こんなことを書くと「北海道なら生活費安く済むでしょ?」と思う方もいらっしゃるかと思いますが、正直そんなに変わりません。
消耗品、衣類などは値段が変わるわけでもないので、身の回りの物すべてが安くなるわけではないです。このため安直に、生活費が安くなる、ということはなかったりします。
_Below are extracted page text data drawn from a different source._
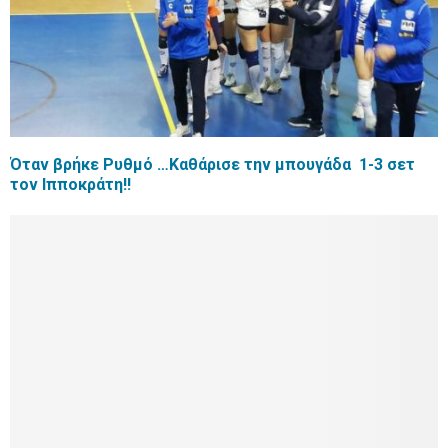
Όταν βρήκε Ρυθμό …Καθάρισε την μπουγάδα 1-3 σετ
τον Ιπποκράτη!!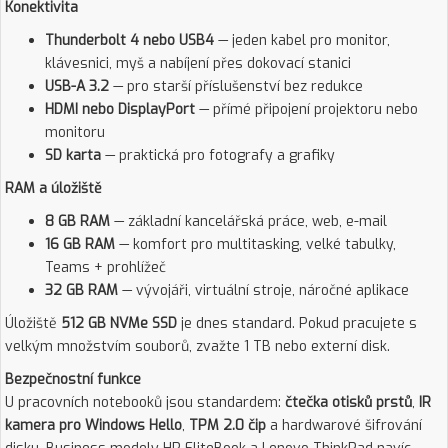
Konektivita
Thunderbolt 4 nebo USB4
— jeden kabel pro monitor,
klávesnici, myš a nabíjení přes dokovací stanici
USB-A 3.2
— pro starší příslušenství bez redukce
HDMI nebo DisplayPort
— přímé připojení projektoru nebo
monitoru
SD karta
— praktická pro fotografy a grafiky
RAM a úložiště
8 GB RAM
— základní kancelářská práce, web, e-mail
16 GB RAM
— komfort pro multitasking, velké tabulky,
Teams + prohlížeč
32 GB RAM
— vývojáři, virtuální stroje, náročné aplikace
Úložiště
512 GB NVMe SSD
je dnes standard. Pokud pracujete s
velkým množstvím souborů, zvažte 1 TB nebo externí disk.
Bezpečnostní funkce
U pracovních notebooků jsou standardem:
čtečka otisků prstů
,
IR
kamera pro Windows Hello
,
TPM 2.0 čip
a hardwarové šifrování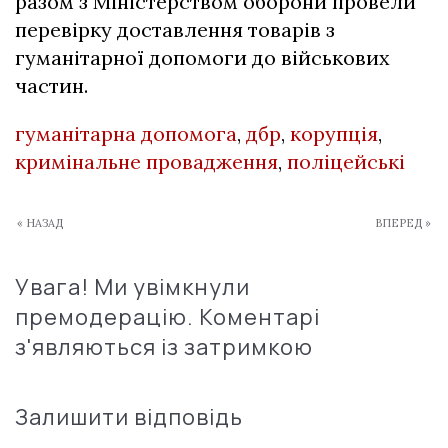
разом з Міністерством оборони провели
перевірку доставлення товарів з
гуманітарної допомоги до військових
частин.
гуманітарна допомога
,
дбр
,
корупція
,
кримінальне провадження
,
поліцейські
« НАЗАД
ВПЕРЕД »
Увага! Ми увімкнули
премодерацію. Коментарі
з'являються із затримкою
Залишити відповідь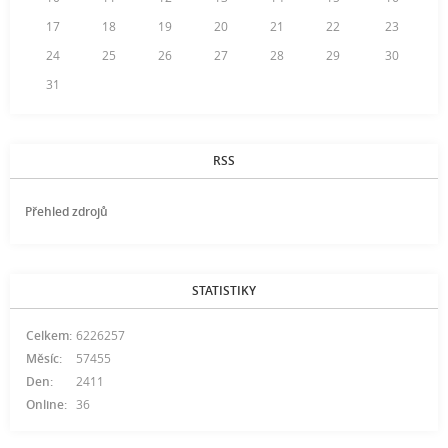
17
18
19
20
21
22
23
24
25
26
27
28
29
30
31
RSS
Přehled zdrojů
STATISTIKY
Celkem:
6226257
Měsíc:
57455
Den:
2411
Online:
36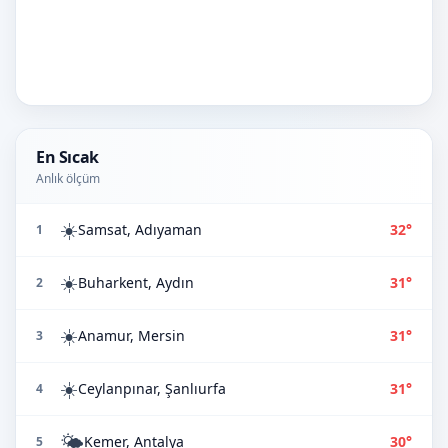
En Sıcak
Anlık ölçüm
☀️
Samsat, Adıyaman
32°
1
☀️
Buharkent, Aydın
31°
2
☀️
Anamur, Mersin
31°
3
☀️
Ceylanpınar, Şanlıurfa
31°
4
🌤️
Kemer, Antalya
30°
5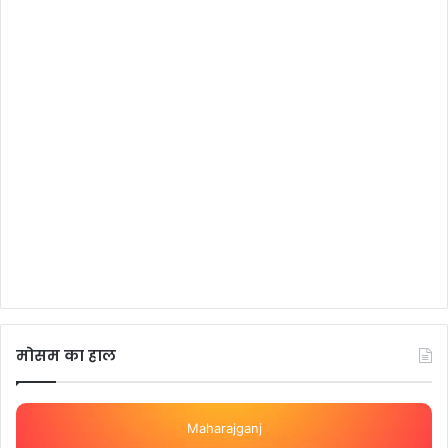
मोसम का हाल
Maharajganj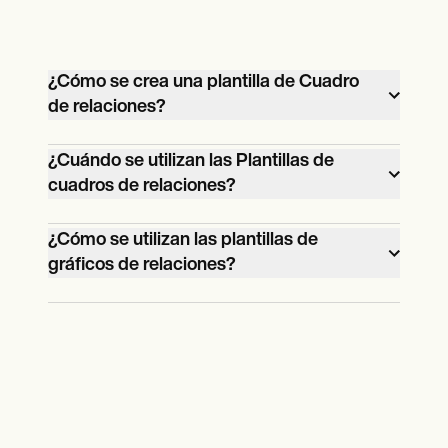
¿Cómo se crea una plantilla de Cuadro
de relaciones?
Carepatron ofrece una plantilla de cuadro
¿Cuándo se utilizan las Plantillas de
de relaciones lista para descargar.
cuadros de relaciones?
Las plantillas de gráficos de relaciones se
¿Cómo se utilizan las plantillas de
utilizan cuando es necesario visualizar y
gráficos de relaciones?
comprender relaciones complejas entre
Las Plantillas de gráficos de relaciones se
entidades.
utilizan para representar visualmente las
relaciones entre entidades, normalmente
utilizando símbolos, formas y líneas.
賃貸の家賃は安いですが、子どもと妻のこと考えると変なとこには住めないため、それほど変わらなかったりしました。
必要経費はそれほど変わらないのに収入は落ちる のです。

とはいえ転職し、感じたこと

過ごしやすい環境

いったん仕事のことは置いておいて。
生活するにはいい環境だと思います。冬は厳しく、重労働になる雪かきですが、マンションなどは比較的負担も少ないため、住む場所を選べばそれほど大変ではないかと思います。

寒さに弱い、という人も何人かいましたが、結局は慣れていたのでそれほど問題にはならないのかな~、という感想を持っています。
それ以上に、真っ白な雪の中のイルミネーションや、クリスマス市の雰囲気などは素晴らしいものがあると思います。

大き目の公園も札幌市内にいくつもあり、週末は子供を連れて公園でピクニックなんかもしやすくなりました。BBQできる公園も少なくなく、子どもが元気に走りまわっているのを見るとよかったな~、と思えます。

仕事は…割り切っています

仕事の面では上で書いた通り給与は落ちます。仕事のやり方もこれまた素直に書くと少し古い精神論をかざすところが多い印象です。けど求められるレベルは関東の時と大差ありません。

そりゃまぁそうでしょうが、同じレベルのものを求めるのに、手に残るものは少ない、というのは結構モチベーションの上がらないものです。

結局は自分自身なんですよね

と、仕事と生活環境の面で悩みはしたものの、転職することにしました。
家族と過ごす時間も増え、結局はそれなりに満足できる仕事にもありつけたため、今では北海道へ転職してよかったと感じています。

結局は自分がどうしたいか、なんですよね。私の場合時間もあり、焦ることもなかったためちゃんと考える時間を持て、満足する結果が得られました。
収入は下がったものの、満足できていることを考えると結局は自分の納得できることが大事なのだなと感じました。